Maybe you’ve trashed your credit. Maybe you’ve never built credit at all. Either way, a secured credit card is an excellent way, when managed responsibly, to start building it up.
Secured cards are used by many people – some with poor credit, bad credit and even no credit, and others who have good credit but who like the features that secured cards offer.
How Secured Credit Cards Work
It’s easy to get started. Follow these four steps:
1. Get your credit score. Secured cards aren’t hard to qualify for, but you can fine-tune the process to help avoid rejection. Find out your credit score so that you apply only for cards you’re more likely to qualify for. Use Credit.com’s free Credit Report Card to receive two free credit scores, one from Experian, a major credit reporting agency, and another using VantageScore 3.0, a scoring system developed by the three major credit reporting agencies.
2. Shop. Using Credit.com’s credit card search tool, filter your search for cards according to your credit score. Read the fine print on each of offer, carefully comparing interest rates, fees, maintenance costs, penalties, grace periods and other details.
3. Deposit. Put down a deposit, usually $200 to $500, which becomes your collateral.
4. Learn your limit. You’ll get a credit limit, usually equivalent to your deposit. If you deposit $400, for example, your credit limit is $400.
Who Should Get Secured Cards
Even if you have good credit, there are reasons why a secured card may be a good fit for you. One of the secured card’s best features is its limitations, so you might like a secured card if you are:
- Sticking to a budget. A secured card can help, since you’ll always know that you have to keep your card balance low.
- New to using credit. A secured card works like training wheels: It’s a great way to learn and get comfortable using credit.
- A parent. Parents use secured cards to teach students and young people how to use credit carefully.
- On a limited budget. A secured card helps you avoid checking account overdraft fees when there’s not much money in your checking account. With a secured credit card, you don’t have to worry whether the money will be in your account when a check lands.
- Living debt-free. If you’re avoiding the temptations of a credit card but still want to keep an active credit history, a secured card can support your goals.
As with any tool, secured cards have pros and cons
- It’s a real credit card. Use the card at any place that accepts major credit cards. Unlike a prepaid card, you’re not drawing down deposited funds. Rather, you are using the card to borrow money at the terms established in your contract. The deposit covers the risk a card company takes when lending to you. Use your secured card anywhere you’d use any credit card. Manage the card responsibly and you’ll get the deposit back.
- You can rebuild credit. A secured card, unlike a prepaid card, reports your credit record to some or all of the major credit reporting companies, TransUnion, Experian and Equifax. This allows you to establish or rebuild your all-important FICO score and restore your credit.
- Easier to qualify. Not everyone qualifies for a secured card, but chances are good that you will, since approval rates are high. The requirements for these cards are much more forgiving than they are for major credit cards.
- Small credit limit. Usually your limit is about the same as your deposit. The point is to build your credit slowly and safely, so have patience with starting small. Credit scores take into account how you use your available credit.
- Cost. Some of these cards really pile on the fees. Fees vary a lot, depending on the card you choose. So shop carefully for the very best deal.

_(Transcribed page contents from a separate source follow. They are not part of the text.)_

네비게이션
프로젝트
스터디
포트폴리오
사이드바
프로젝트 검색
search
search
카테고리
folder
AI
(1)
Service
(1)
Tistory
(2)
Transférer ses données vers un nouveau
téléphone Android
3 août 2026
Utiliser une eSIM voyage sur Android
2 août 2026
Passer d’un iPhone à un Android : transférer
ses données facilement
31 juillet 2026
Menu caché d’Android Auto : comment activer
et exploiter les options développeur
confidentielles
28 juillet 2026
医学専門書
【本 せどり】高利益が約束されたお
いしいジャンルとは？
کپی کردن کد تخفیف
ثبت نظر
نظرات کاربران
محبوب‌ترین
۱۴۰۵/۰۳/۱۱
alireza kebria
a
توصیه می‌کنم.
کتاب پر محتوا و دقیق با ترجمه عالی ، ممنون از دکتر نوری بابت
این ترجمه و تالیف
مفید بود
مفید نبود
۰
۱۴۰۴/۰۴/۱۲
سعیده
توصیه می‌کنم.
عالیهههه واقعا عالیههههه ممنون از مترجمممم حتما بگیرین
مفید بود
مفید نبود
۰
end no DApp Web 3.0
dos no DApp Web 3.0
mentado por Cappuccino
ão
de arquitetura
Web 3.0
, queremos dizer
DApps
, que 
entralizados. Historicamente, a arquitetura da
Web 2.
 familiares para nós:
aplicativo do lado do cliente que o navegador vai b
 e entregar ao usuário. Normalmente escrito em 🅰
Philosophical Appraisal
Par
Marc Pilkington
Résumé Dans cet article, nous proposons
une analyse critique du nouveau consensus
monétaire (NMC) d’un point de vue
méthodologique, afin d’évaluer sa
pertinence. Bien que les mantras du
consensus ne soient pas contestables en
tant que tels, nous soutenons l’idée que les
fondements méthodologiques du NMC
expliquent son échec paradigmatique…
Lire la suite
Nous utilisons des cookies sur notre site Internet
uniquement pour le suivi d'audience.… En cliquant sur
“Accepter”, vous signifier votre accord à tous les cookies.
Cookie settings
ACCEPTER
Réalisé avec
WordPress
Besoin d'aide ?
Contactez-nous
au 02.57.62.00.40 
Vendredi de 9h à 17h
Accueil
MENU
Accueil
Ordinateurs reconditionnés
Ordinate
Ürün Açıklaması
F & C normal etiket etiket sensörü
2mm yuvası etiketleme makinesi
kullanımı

How Secured Cards Affect Your Credit Score
When you’re shopping for a card, be sure to choose one that sends your payment activity and account information to all three of the major credit bureaus – Equifax, TransUnion and Experian. This allows your credit score to benefit most from your credit usage and on-time payments.
Think of the card not as a convenience so much as a way to build credit. To get the most from it, it’s important to know how credit scores treat your usage and payment activity.
One credit score factor compares how much credit you’re using with the credit limit on your card. That’s called your “utilization ratio.”
To help build your credit, keep your utilization ratio low. Do that by carrying a balance that’s no more than 10% to 25% of your credit limit. Running up your card balance hurts your ratio, damaging your credit score.
For example, if your credit limit is $300, keep your balance under $75. If your limit’s $200, keep the balance under $50. If it’s $500, don’t go over $125. Note, though: you don’t have to run up debt to have good credit. It’s perfectly fine to pay your balance off in full each month.
Your payment history affects up to 35% of your credit score. Late payments bring down your score, while on-time payments keep your credit score healthy.